**Directions for this task**. What you output must match the entries exactly, apart from the pictures, which are left out.
[Available records Boundary: Start]
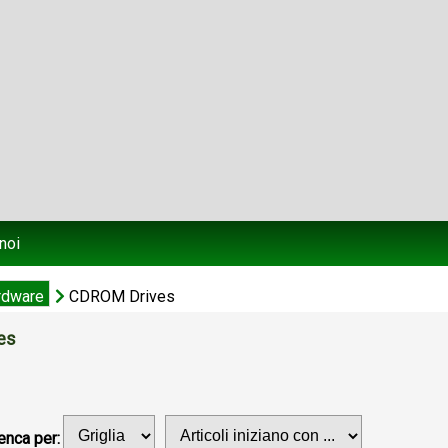
noi
rdware
CDROM Drives
es
enca per:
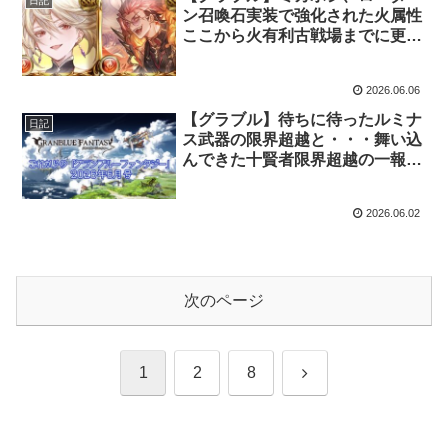
日記
ン召喚石実装で強化された火属性
ここから火有利古戦場までに更に
どれだけ環境が変わる？
2026.06.06
【グラブル】待ちに待ったルミナ
日記
ス武器の限界超越と・・・舞い込
んできた十賢者限界超越の一報
これグラ2026年6月号更新
2026.06.02
次のページ
次
1
2
8
へ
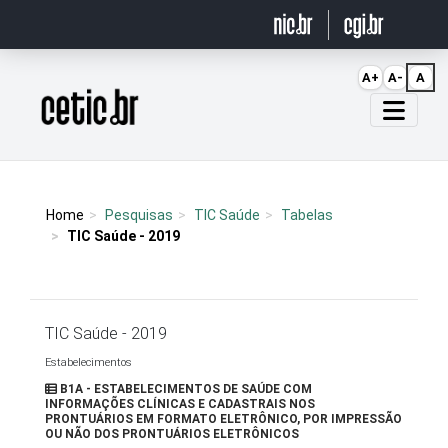
Ir para o conteúdo
A+
A-
A
Página inicial
Home
Pesquisas
TIC Saúde
Tabelas
TIC Saúde - 2019
TIC Saúde - 2019
Estabelecimentos
B1A - ESTABELECIMENTOS DE SAÚDE COM
INFORMAÇÕES CLÍNICAS E CADASTRAIS NOS
PRONTUÁRIOS EM FORMATO ELETRÔNICO, POR IMPRESSÃO
OU NÃO DOS PRONTUÁRIOS ELETRÔNICOS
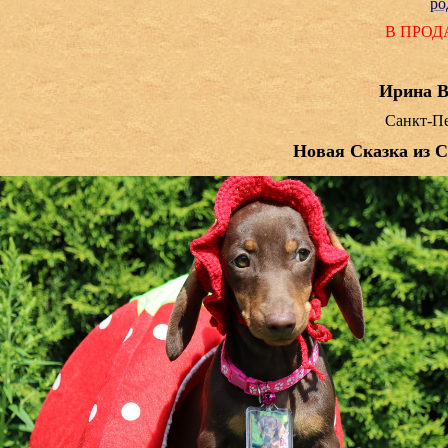
ро
В ПРО
Ирина В
Санкт-Пе
Новая Сказка из 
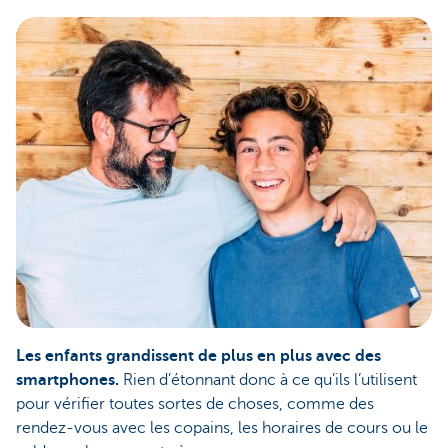
Les enfants grandissent de plus en plus avec des
smartphones.
Rien d’étonnant donc à ce qu’ils l’utilisent
pour vérifier toutes sortes de choses, comme des
rendez-vous avec les copains, les horaires de cours ou le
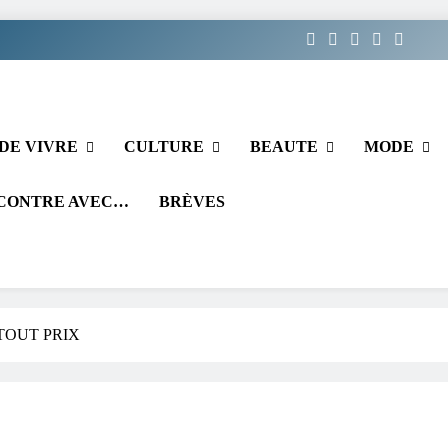
DE VIVRE
CULTURE
BEAUTE
MODE
CONTRE AVEC…
BRÈVES
TOUT PRIX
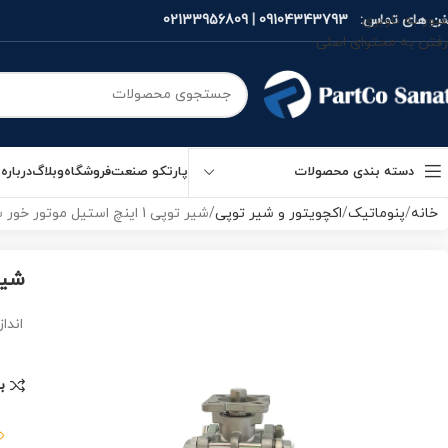
فن های تماس:
09104343793
|
02133956809
عبور به ناوبری
رفتن به محتوای اصلی
دسته بندی محصولات
پارتکو صنعت
فروشگاه
وبلاگ
درباره 
خانه
پنوماتیک
اکچویتور و شیر توپی
شیر توپی 1 اینچ استیل موتور خور سه تیکه
شیر توپی 1 ا
انداز
ب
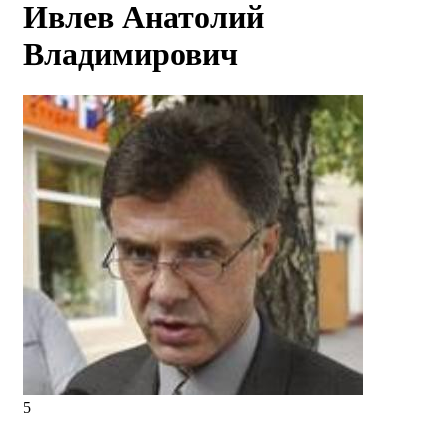
Ивлев Анатолий
Владимирович
5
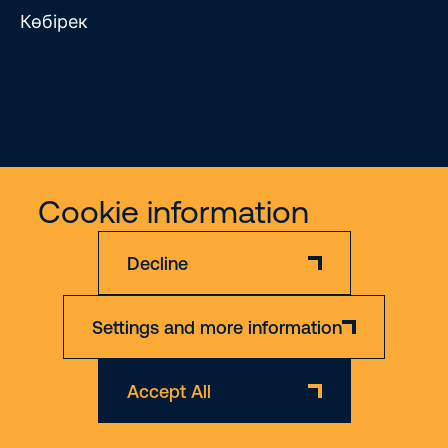
Көбірек
Жауапкершіліктен бас тарту
Құпиялылық саясаты
Cookie information
© 2026 Riwal - All rights reserved
Decline
Settings and more information
Accept All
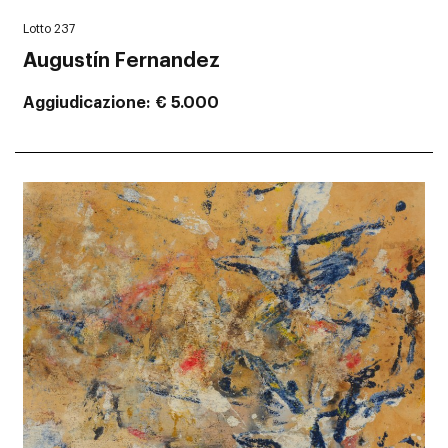
Lotto 237
Augustín Fernandez
Aggiudicazione
€ 5.000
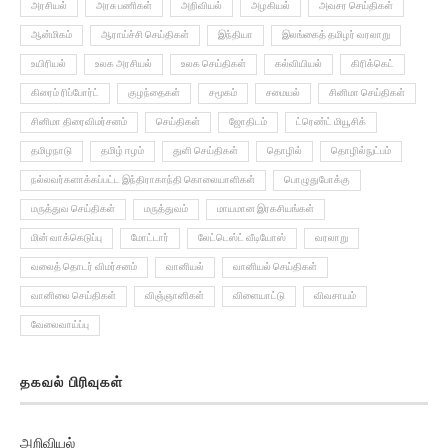
அரசியல்
அரசு பணிகள்
அறிவியல்
அழகியல்
அவசர செய்திகள்
ஆன்மிகம்
ஆராய்ச்சி செய்திகள்
இந்தியா
இலங்கைத் தமிழர் வரலாறு
உயிரியல்
உலக அரசியல்
உலக செய்திகள்
கல்வியியல்
கிரிக்கெட்
கிரைம் ரிப்போர்ட்
குழந்தைகள்
சமூகம்
சமையல்
சினிமா செய்திகள்
சினிமா திரைவிமர்சனம்
செய்திகள்
ஜோதிடம்
ட்ரெண்ட் மியூசிக்
தமிழநாடு
தமிழ் ஈழம்
துளி செய்திகள்
தொழில்
தொழில்நுட்பம்
நல்லவர்களாக்கப்பட்ட இந்திராகாந்தி கொலையாளிகள்
பொழுதுபோக்கு
மருத்துவ செய்திகள்
மருத்துவம்
மாயமான இரகசியங்கள்
மின் வாக்கெடுப்பு
மோட்டார்
லேட்டெஸ்ட் வீடியோஸ்
வரலாறு
வலைத் தொடர் விமர்சனம்
வானியல்
வானியல் செய்திகள்
வானிலை செய்திகள்
விஞ்ஞானிகள்
விளையாட்டு
விவசாயம்
வேலைவாய்ப்பு
தகவல் பிரிவுகள்
அறிவியல்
[Available records Boundary: End]
**Expected output**.
noi
rdware
CDROM Drives
es
enca per:
日記
ン召喚石実装で強化された火属性
ここから火有利古戦場までに更に
どれだけ環境が変わる？
2026.06.06
【グラブル】待ちに待ったルミナ
日記
ス武器の限界超越と・・・舞い込
んできた十賢者限界超越の一報
これグラ2026年6月号更新
2026.06.02
次のページ
次
1
2
8
へ
Ir para o conteúdo
A+
A-
A
Página inicial
Home
Pesquisas
TIC Saúde
Tabelas
TIC Saúde - 2019
TIC Saúde - 2019
Estabelecimentos
B1A - ESTABELECIMENTOS DE SAÚDE COM
INFORMAÇÕES CLÍNICAS E CADASTRAIS NOS
PRONTUÁRIOS EM FORMATO ELETRÔNICO, POR IMPRESSÃO
OU NÃO DOS PRONTUÁRIOS ELETRÔNICOS
ро
В ПРО
Ирина В
Санкт-Пе
Новая Сказка из 
Les enfants grandissent de plus en plus avec des
smartphones.
Rien d’étonnant donc à ce qu’ils l’utilisent
pour vérifier toutes sortes de choses, comme des
rendez-vous avec les copains, les horaires de cours ou le
DE VIVRE
CULTURE
BEAUTE
MODE
CONTRE AVEC…
BRÈVES
TOUT PRIX
فن های تماس:
09104343793
|
02133956809
عبور به ناوبری
رفتن به محتوای اصلی
دسته بندی محصولات
پارتکو صنعت
فروشگاه
وبلاگ
درباره 
خانه
پنوماتیک
اکچویتور و شیر توپی
شیر توپی 1 اینچ استیل موتور خور سه تیکه
شیر توپی 1 ا
انداز
ب
Ивлев Анатолий
Владимирович
5
Көбірек
Жауапкершіліктен бас тарту
Құпиялылық саясаты
Cookie information
© 2026 Riwal - All rights reserved
Decline
Settings and more information
Accept All
Lotto 237
Augustín Fernandez
Aggiudicazione
€ 5.000
அரசியல்
அரசு பணிகள்
அறிவியல்
அழகியல்
அவசர செய்திகள்
ஆன்மிகம்
ஆராய்ச்சி செய்திகள்
இந்தியா
இலங்கைத் தமிழர் வரலாறு
உயிரியல்
உலக அரசியல்
உலக செய்திகள்
கல்வியியல்
கிரிக்கெட்
கிரைம் ரிப்போர்ட்
குழந்தைகள்
சமூகம்
சமையல்
சினிமா செய்திகள்
சினிமா திரைவிமர்சனம்
செய்திகள்
ஜோதிடம்
ட்ரெண்ட் மியூசிக்
தமிழநாடு
தமிழ் ஈழம்
துளி செய்திகள்
தொழில்
தொழில்நுட்பம்
நல்லவர்களாக்கப்பட்ட இந்திராகாந்தி கொலையாளிகள்
பொழுதுபோக்கு
மருத்துவ செய்திகள்
மருத்துவம்
மாயமான இரகசியங்கள்
மின் வாக்கெடுப்பு
மோட்டார்
லேட்டெஸ்ட் வீடியோஸ்
வரலாறு
வலைத் தொடர் விமர்சனம்
வானியல்
வானியல் செய்திகள்
வானிலை செய்திகள்
விஞ்ஞானிகள்
விளையாட்டு
விவசாயம்
வேலைவாய்ப்பு
தகவல் பிரிவுகள்
அறிவியல்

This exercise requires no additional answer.